Il mondo di sensibilità proposto dal Mindesign si esprime comunque ormai anche nel mondo della comunicazione pubblicitaria che enfatizza in modo preciso il percorso della fruizione mentale e della qualità dell’esperienza filtrata dal pensiero, come nelle campagne che recitano ad esempio “Sento il respiro della mia mente”, e che a questo pensiero fa seguire il claim “Voglio, sento, sogno, penso”, o nel mondo cinematografico attraverso il successo di personaggi che riescono a forgiare con la sola forza del pensiero una personalità alternativa (ricordate Norton in Fight Club?). In questo senso emerge la potenza della Rete quando propone la forza pura del concetto, in esistenze disincarnate: il presentimento segna quindi i prossimi tre anni come un arco temporale sufficiente per chiarire la straordinaria potenzialità del “pensiero giusto”.

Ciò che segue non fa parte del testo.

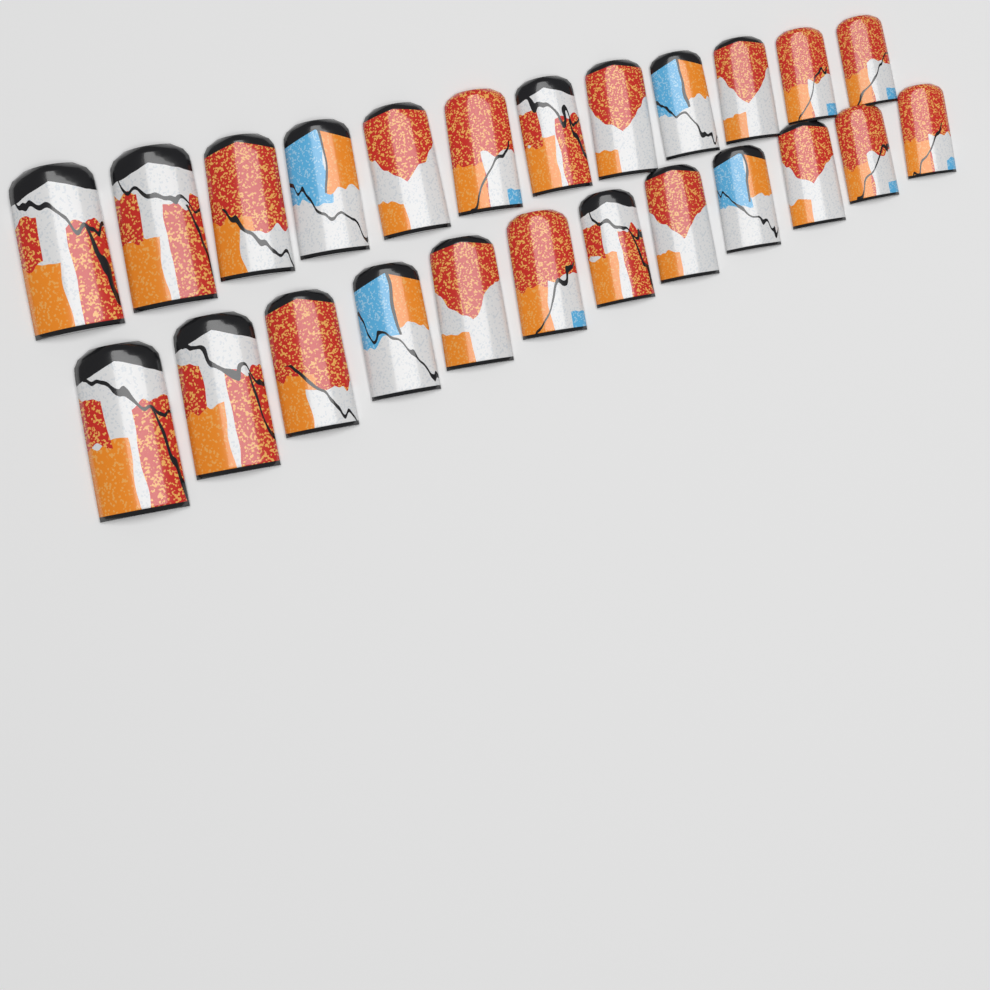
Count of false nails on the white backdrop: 24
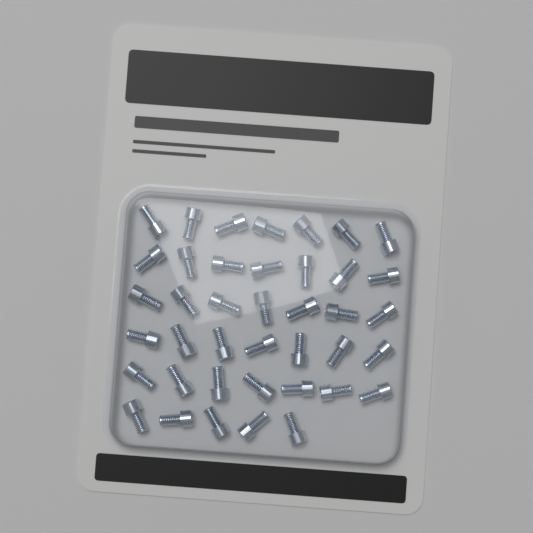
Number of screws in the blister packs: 40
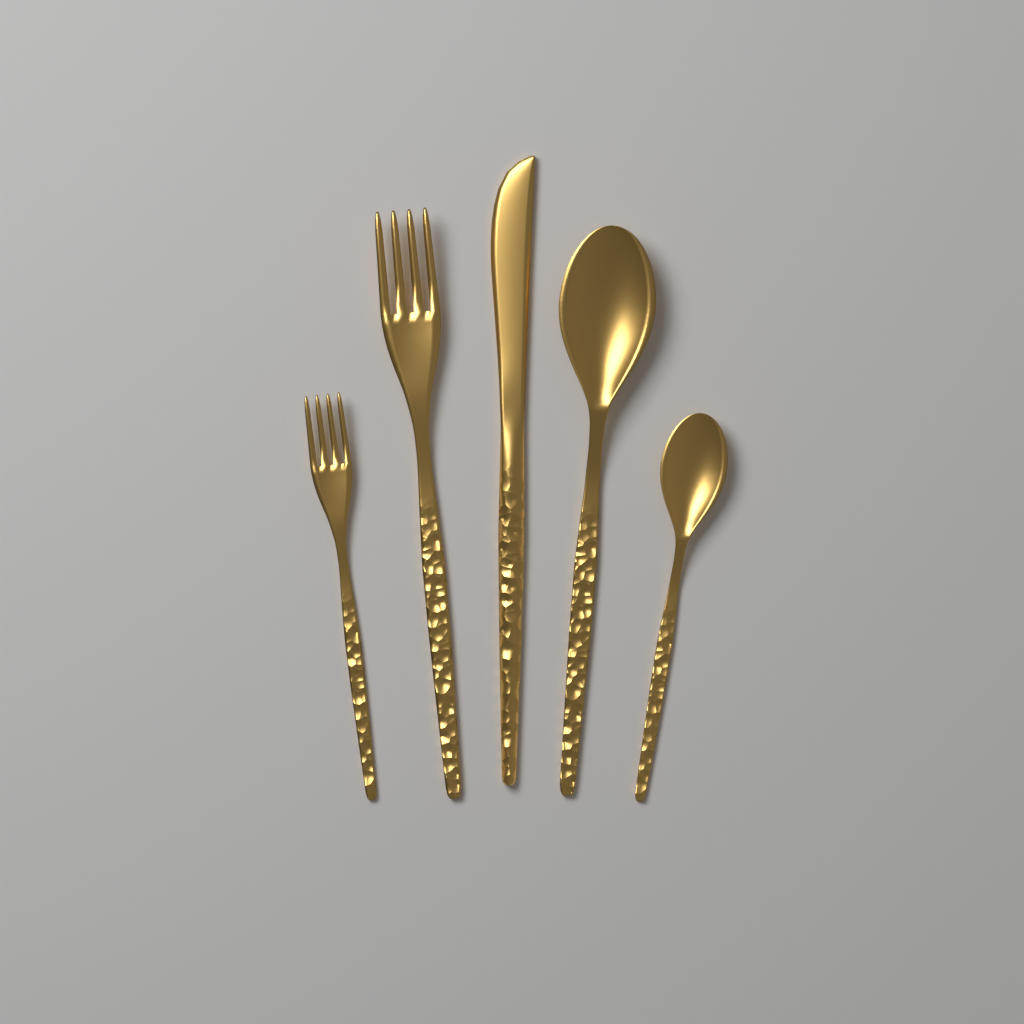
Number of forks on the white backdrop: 2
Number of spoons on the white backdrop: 2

Lo Stile di Pensiero Uccide lo Stile di Vita

Come ormai sosteniamo da alcuni anni diventa oggi più interessante per il mondo del marketing ragionare sul concetto di mindstyle inteso come stile di pensiero, piuttosto che di lifestyle inteso come stile di vita. Diventa a questo proposito importante sottolineare le caratteristiche che segnano questo scarto: l’immaterialità e la fluidità del pensiero rispetto a una vita materiale ordinata secondo categorie estetiche e stilistiche.

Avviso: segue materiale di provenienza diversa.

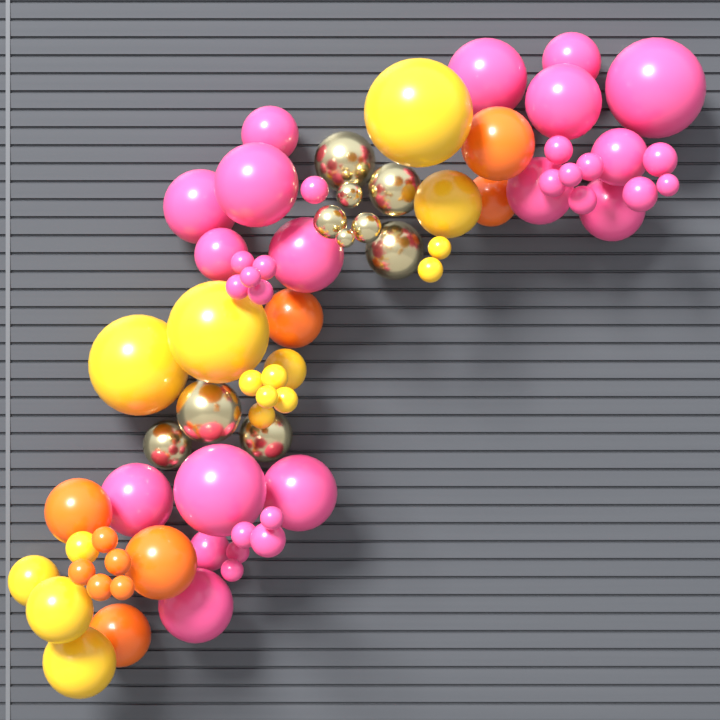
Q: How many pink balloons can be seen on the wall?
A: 36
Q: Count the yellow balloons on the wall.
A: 16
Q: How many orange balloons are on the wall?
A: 11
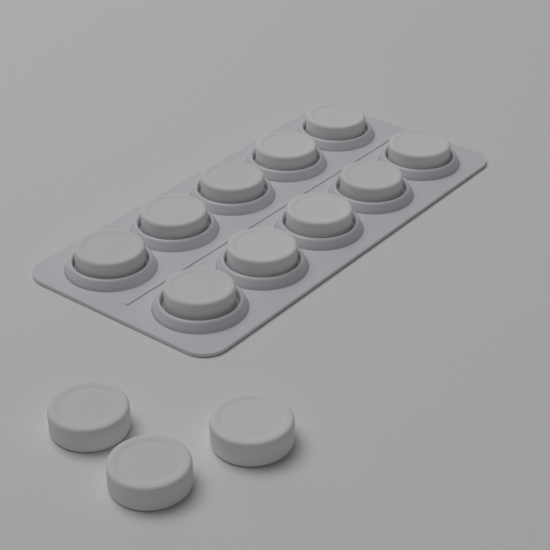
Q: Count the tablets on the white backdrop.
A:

Non a caso negli anni ‘80 e ‘90 si è parlato nella moda di “isole di stile”, mentre oggi parliamo piuttosto di reti relazionali o di flussi percettivi. La Rete non propone semplicemente una molteplicità di stili, ma una ridefinizione radicale del pensiero, a partire dalle sue qualità etiche/estetiche, prima ancora che stilistiche: il concetto stesso di stile rischia di “affogare” nella rete, se non è supportato dalla definizione di concetti vitali. E’ in questo passaggio delicato che lo stile perde la sua forza di attrazione preventiva, per lasciare spazio alla sensibilità personale e collettiva, che nel proprio processo vitale e nel proprio metabolismo qualitativo produce i propri linguaggi e le proprie estetiche.

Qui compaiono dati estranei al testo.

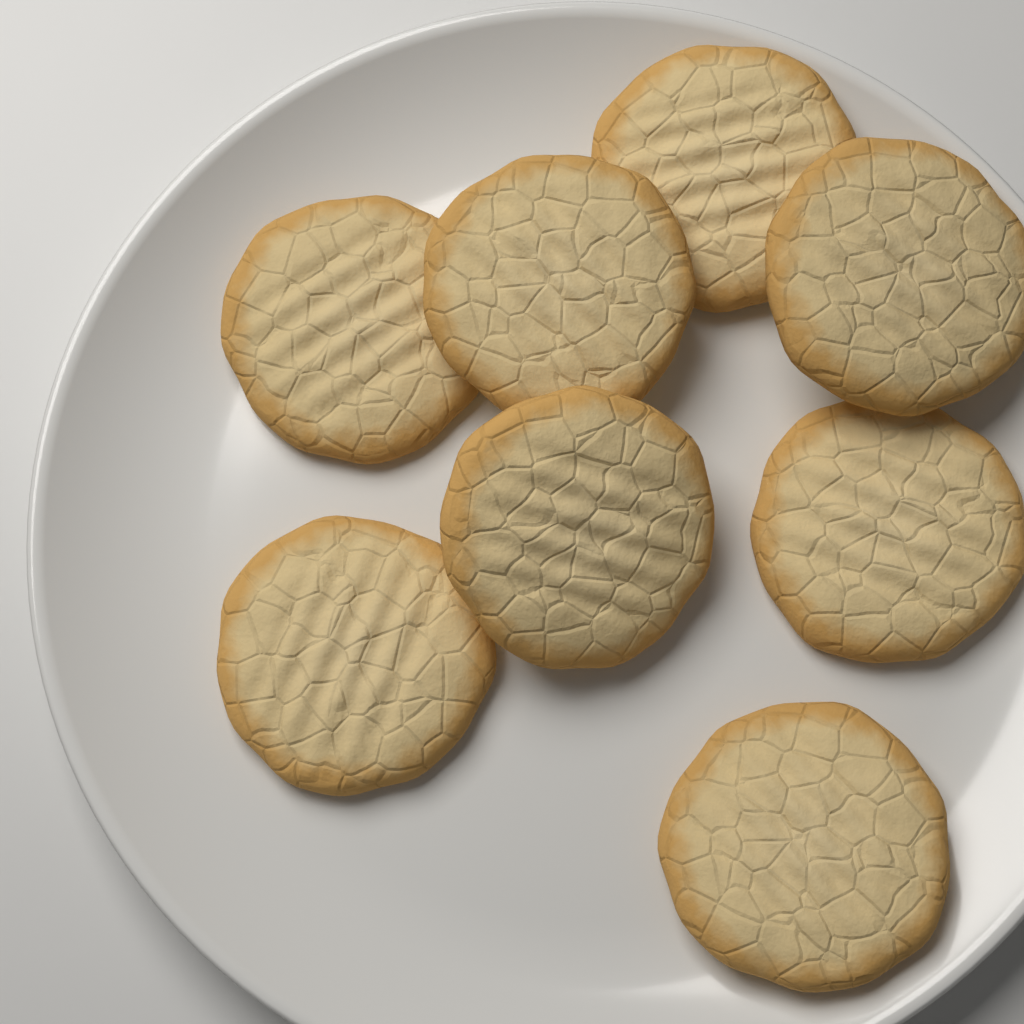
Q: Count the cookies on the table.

Negli ultimi 20 anni lo stile ha costituito un forte catalizzatore di identità, un attrattore comunicativo ed esistenziale: nella fase attuale il suo ruolo sembra invece essere cambiato e la sua funzione capovolta: da causa ad effetto. Non sono più l’acquisizione e la difesa di uno stile a costituire e supportare l’identità del soggetto avanzato, ma il lavorìo esistenziale dei valori e delle esperienze su un terreno relazionale aperto all’esplorazione di nuove sensibilità. Lo stile di vita era prescrittivo, lo stile di pensiero è esplorativo, e già nei prossimi due anni trionferà definitivamente.